Accessorial Liability under the Fair Work Act

Being kept in the dark about the true facts can be an advantage.

In the recent decision of Fair Work Ombudsman v Hu [2019] FCAFC 133 – the Full Court of the Federal Court dealt with whether parties were “knowingly involved” in contraventions of the Fair Work Act, and thereby personally liable for the contravention.

The contraventions involved an underpayment of casual workers engaged to pick mushrooms on a mushroom farm by a company who supplied workers to the farm under contract.

The payments actually made to the workers were not at the level required under the applicable award for casual workers.

Fair Work Act: Ombudsman seeks to prosecute farm owner

The Fair Work Ombudsman sought to prosecute a claim that the company farm owner and its director was knowingly involved in the contravention by the labour hire company.

Section 550 of the Fair Work Act provides in relevant part as follows:

“Involvement in contravention treated in same way as actual contravention

(1)        A person who is involved in a contravention of a civil remedy provision is taken to have contravened that provision.

(2)       A person is involved in a contravention of a civil remedy provision if, and only if, the person:

(a)       has aided, abetted, counselled or procured the contravention; or

(b)     has induced the contravention, whether by threats or promises or otherwise; or

(c)     has been in any way, by act or omission, directly or indirectly, knowingly concerned in or party to the contravention; or

(d)     has conspired with others to effect the contravention.”
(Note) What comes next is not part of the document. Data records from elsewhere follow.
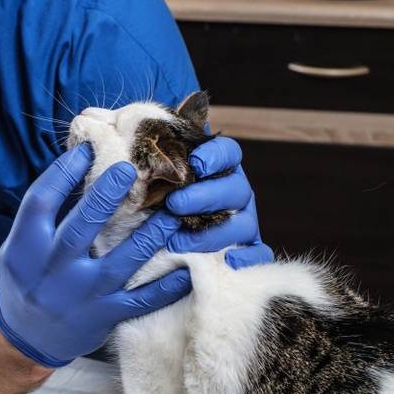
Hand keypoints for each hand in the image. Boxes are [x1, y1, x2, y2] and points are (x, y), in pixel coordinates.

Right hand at [0, 144, 192, 367]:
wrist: (25, 337)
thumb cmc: (26, 279)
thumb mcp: (20, 246)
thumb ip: (44, 217)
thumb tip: (79, 170)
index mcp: (25, 246)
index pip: (42, 200)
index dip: (64, 171)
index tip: (87, 148)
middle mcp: (52, 269)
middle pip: (81, 225)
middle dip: (106, 195)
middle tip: (130, 168)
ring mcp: (80, 294)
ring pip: (121, 261)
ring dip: (150, 235)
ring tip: (173, 212)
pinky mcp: (104, 316)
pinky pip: (141, 300)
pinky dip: (166, 286)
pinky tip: (188, 268)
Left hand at [165, 136, 273, 268]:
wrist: (161, 233)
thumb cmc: (158, 196)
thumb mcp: (156, 174)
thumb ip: (157, 155)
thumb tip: (134, 132)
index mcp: (220, 168)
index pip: (228, 152)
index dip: (215, 156)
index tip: (194, 163)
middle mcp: (236, 193)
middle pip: (235, 188)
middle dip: (205, 196)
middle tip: (174, 204)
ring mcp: (245, 221)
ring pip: (243, 224)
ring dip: (214, 232)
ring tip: (178, 240)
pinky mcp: (247, 249)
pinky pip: (258, 254)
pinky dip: (248, 258)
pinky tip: (228, 261)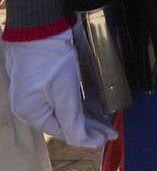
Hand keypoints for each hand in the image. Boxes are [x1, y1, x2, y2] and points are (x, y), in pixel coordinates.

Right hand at [4, 29, 117, 147]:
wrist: (41, 28)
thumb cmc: (51, 61)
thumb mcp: (65, 93)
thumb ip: (72, 120)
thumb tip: (82, 142)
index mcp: (30, 112)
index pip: (63, 131)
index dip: (86, 137)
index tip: (106, 138)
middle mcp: (31, 105)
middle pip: (65, 121)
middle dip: (89, 127)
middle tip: (111, 131)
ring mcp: (36, 91)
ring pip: (65, 109)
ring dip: (86, 117)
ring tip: (105, 122)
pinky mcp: (44, 79)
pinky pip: (63, 98)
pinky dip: (78, 104)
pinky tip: (93, 107)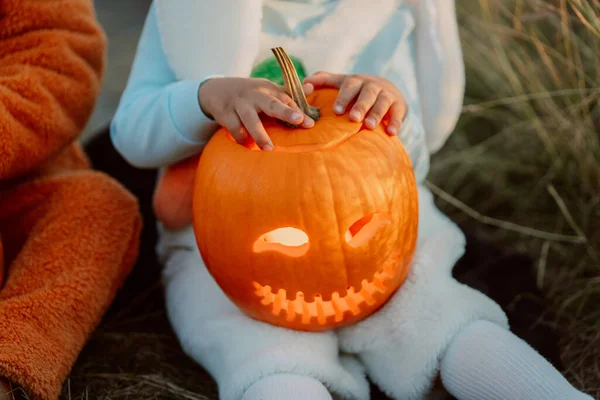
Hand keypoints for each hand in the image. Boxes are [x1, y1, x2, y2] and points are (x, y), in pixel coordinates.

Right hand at [198, 77, 314, 149]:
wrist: (215, 89)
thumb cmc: (250, 94)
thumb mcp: (267, 90)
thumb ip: (288, 94)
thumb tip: (311, 89)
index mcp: (268, 90)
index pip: (287, 100)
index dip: (298, 111)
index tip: (310, 123)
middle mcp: (255, 95)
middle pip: (271, 103)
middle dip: (285, 111)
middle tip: (298, 120)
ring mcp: (239, 103)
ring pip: (251, 119)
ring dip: (260, 134)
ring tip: (269, 148)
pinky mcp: (225, 113)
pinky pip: (234, 128)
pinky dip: (241, 138)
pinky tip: (248, 147)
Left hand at [303, 72, 406, 135]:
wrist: (388, 90)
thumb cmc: (357, 90)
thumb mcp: (341, 82)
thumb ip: (323, 81)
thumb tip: (304, 82)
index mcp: (356, 82)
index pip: (349, 86)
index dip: (343, 97)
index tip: (337, 111)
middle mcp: (372, 86)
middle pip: (367, 94)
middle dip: (361, 106)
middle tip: (354, 119)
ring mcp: (387, 95)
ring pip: (382, 103)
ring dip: (376, 114)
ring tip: (369, 126)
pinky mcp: (399, 106)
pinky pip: (398, 114)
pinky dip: (395, 122)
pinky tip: (391, 132)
The FCA cited with approval the summary by White J in Fair Work Ombudsman v Devine Marine Group Pty Ltd [2014] FCA 1365 when he said:

“In order to aid, abet, counsel or procure the relevant contravention, the person must intentionally participate in the contravention with the requisite intention: Yorke v Lucas (1984) 158 CLR 661.

In order to have the requisite intention, the person must have knowledge of “the essential matters” which go to make up the events, whether or not the person knows that those matters amount to a crime: Yorke v Lucas.

Although it is necessary for the person to be an intentional participant and to have knowledge of the matters or things constituting the contravention, it is not necessary for the person to know those matters or things do constitute a contravention: Rural Press Ltd v Australian Competition and Consumer Commission [2002] FCAFC 213;

That is to say, it is not necessary that the accessory should appreciate that the conduct in question is unlawful…

Actual, rather than imputed, knowledge is required. Giorgianni v The Queen (1985) 156 CLR 473

The notion of being “knowingly concerned” in a contravention has a different emphasis from that of aiding, abetting, counselling or procuring” a contravention. To be knowingly concerned in a contravention, the person must have engaged in some act or conduct which “implicates or involves him or her” in the contravention so that there be a “practical connection between” the person and the contravention: Construction, Forestry, Mining and Energy Union v Clarke [2007] FCAFC 87;  Qantas Airways Ltd v Transport Workers’ Union of Australia [2011] FCA 470; (2011)”

 

Ombudsman fails to prove case against farmer owner

In reviewing the evidence of meetings between the labour hire parties and the mushroom farm owners and its director, the FCA accepted that the Fair Work Ombudsman had failed to prove to the requisite onus that the farm owners and its director was aware of the casual employment status of the workers and therefore of the rates of pay made in contravention of the award, and refused to draw an inference of such knowledge from the meetings held.